* _Request_
Could you write the next part of the theater review of "Minor Fantastical Kingdoms," picking up after its final paragraph?

* _Text segment_
━━━━━━━━━━━━━━━━
Already anxious, Sam gets an unwelcome surprise — Nick has invited across-the-forest neighbors, former hippies Win (a genial, gentle Stephen Pelinski) and Carol (Kathleen Pirkl Tague in full earth-mother mode). The gathering is periodically interrupted by Bernard (Hassan El-Amin), garbedin black, toting regalia, and bringing a dystopian dimension to the domesticity.

Gotch surrounds his four “normal” characters with these three quirky neighbors, adding zesty seasoning to the family dynamics. He then delivers his menu of topical issues: the tiny-house craze, aging boomers, ecology, military doomsayers, politics, pregnancy, and fiscal scandal.

Rich roles

Zippy, breezy comedy dominates the first half, though it’s full of conflicts that inevitably come to a head. Gotch is carefully oblique about political references, but the effort to ascertain them sometimes distracts from following his fast-moving exposition. On opening night, several plot reveals were nearly lost in the breakneck pacing, and polemics tend to take over after intermission, skewing the delicate balance.

You can’t help taking it with you: Sara Bues, Lee E. Ernst, and Denver Milord in ‘Minor Fantastical Kingdoms.’ (Photo by Evan Krape.)
You can’t help taking it with you: Sara Bues, Lee E. Ernst, and Denver Milord in ‘Minor Fantastical Kingdoms.’ (Photo by Evan Krape.)

But Gotch — himself a gifted actor — has written rich roles, and his colleagues return the favor with company-wide excellence. Survivalist Bernard and Renaissance Faire devotees Carol and Win (speaking in Shakespearean poetry and Elvish) could be caricatures, but here they become unlikely emotional centers.
━━━━━━━━━━━━━━━━
* _Given material_
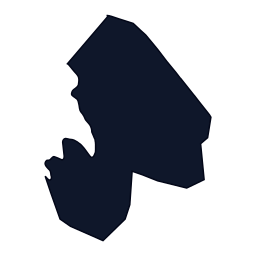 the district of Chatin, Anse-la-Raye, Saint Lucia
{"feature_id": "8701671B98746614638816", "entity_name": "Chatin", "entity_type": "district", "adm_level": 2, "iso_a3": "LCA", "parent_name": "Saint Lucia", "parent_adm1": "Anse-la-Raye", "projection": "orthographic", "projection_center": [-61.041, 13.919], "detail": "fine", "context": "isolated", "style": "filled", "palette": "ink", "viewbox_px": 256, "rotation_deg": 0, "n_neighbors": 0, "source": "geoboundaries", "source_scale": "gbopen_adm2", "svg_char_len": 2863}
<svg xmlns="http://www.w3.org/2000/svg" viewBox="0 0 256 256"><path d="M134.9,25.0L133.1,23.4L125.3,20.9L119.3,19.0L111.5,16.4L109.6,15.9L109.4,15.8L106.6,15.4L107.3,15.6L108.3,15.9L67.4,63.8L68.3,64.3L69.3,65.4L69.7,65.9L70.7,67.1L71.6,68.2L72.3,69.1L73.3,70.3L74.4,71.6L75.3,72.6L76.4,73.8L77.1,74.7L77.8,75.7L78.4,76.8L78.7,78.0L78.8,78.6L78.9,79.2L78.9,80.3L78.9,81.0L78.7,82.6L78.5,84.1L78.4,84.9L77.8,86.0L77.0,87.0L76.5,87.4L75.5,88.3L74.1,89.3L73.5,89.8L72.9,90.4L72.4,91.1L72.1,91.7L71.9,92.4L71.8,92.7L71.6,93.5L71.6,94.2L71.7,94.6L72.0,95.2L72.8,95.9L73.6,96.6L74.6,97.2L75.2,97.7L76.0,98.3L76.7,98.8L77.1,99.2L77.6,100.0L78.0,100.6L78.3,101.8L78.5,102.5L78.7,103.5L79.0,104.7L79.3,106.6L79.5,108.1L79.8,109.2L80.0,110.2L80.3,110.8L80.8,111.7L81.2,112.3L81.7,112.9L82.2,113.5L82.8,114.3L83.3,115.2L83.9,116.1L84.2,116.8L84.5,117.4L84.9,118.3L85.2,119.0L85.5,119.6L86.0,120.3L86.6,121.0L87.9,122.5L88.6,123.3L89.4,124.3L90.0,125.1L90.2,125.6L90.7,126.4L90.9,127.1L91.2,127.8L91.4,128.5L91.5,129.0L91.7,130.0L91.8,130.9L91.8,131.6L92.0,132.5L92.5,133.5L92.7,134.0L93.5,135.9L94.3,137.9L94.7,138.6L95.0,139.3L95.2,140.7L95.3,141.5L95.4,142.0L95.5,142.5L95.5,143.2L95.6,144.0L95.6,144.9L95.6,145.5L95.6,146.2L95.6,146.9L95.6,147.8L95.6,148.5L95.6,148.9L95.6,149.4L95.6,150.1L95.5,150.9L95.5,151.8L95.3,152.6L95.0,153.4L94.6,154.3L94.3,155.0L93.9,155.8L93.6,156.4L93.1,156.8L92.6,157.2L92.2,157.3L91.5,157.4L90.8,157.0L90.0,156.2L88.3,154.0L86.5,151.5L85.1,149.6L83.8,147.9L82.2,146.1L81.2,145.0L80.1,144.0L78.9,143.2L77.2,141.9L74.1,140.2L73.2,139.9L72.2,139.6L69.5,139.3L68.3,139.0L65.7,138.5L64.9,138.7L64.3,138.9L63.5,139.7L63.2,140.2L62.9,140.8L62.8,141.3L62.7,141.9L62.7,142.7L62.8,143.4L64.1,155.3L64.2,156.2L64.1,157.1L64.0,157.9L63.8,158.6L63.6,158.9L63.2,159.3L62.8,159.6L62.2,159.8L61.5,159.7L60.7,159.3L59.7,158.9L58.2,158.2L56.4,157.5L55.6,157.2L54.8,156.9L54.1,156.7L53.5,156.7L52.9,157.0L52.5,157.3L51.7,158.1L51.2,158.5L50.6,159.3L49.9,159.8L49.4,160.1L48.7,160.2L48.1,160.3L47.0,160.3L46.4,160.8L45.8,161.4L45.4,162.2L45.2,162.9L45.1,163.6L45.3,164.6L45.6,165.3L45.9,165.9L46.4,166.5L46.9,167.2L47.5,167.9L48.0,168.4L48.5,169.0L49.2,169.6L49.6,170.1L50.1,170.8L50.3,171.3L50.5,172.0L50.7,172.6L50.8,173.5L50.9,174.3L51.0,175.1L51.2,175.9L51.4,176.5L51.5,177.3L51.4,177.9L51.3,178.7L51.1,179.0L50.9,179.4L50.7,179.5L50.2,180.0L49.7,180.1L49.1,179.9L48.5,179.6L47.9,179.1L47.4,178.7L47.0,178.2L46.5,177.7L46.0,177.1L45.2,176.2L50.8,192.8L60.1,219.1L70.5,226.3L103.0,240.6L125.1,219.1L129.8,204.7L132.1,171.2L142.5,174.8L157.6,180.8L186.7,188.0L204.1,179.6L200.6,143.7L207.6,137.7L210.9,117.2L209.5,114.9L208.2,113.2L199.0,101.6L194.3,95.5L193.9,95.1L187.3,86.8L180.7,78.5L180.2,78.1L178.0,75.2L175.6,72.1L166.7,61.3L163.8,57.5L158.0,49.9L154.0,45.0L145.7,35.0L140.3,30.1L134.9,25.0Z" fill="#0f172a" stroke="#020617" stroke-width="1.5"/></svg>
━━━━━━━━━━━━━━━━
* _Reply to the task_
Gotch clearly has an actor’s joy in using quotes and literary references. This is the work of an adept and gifted intellect, no surprise to REP regulars who have followed his onstage work. But Minor Fantastical Kingdoms is more than an intellectual showcase.

When the set completes the show

And for a new work, there is no overstating the value of surrounding the playwright with masters of theatrical craft. This is especially clear in Lamos’s exceptionally skillful direction — fast-moving, focused, and never falling on the sentimental third rail — and Hugh Landwehr’s brilliant scenic design

Landwehr’s set is a textbook study in how a great designer can expand a play’s message. The tiny house — a self-conscious ecological interloper — crouches amid towering trees and ancient rocks that will remain eons after the insignificant structure and its occupants are gone. The sleek little box is sited at an almost indiscernible off-angle that subtly reinforces both its intrusion and its temporality. And the house has every self-conscious multiuse detail exactly right, even to the required small-scale LG refrigerator.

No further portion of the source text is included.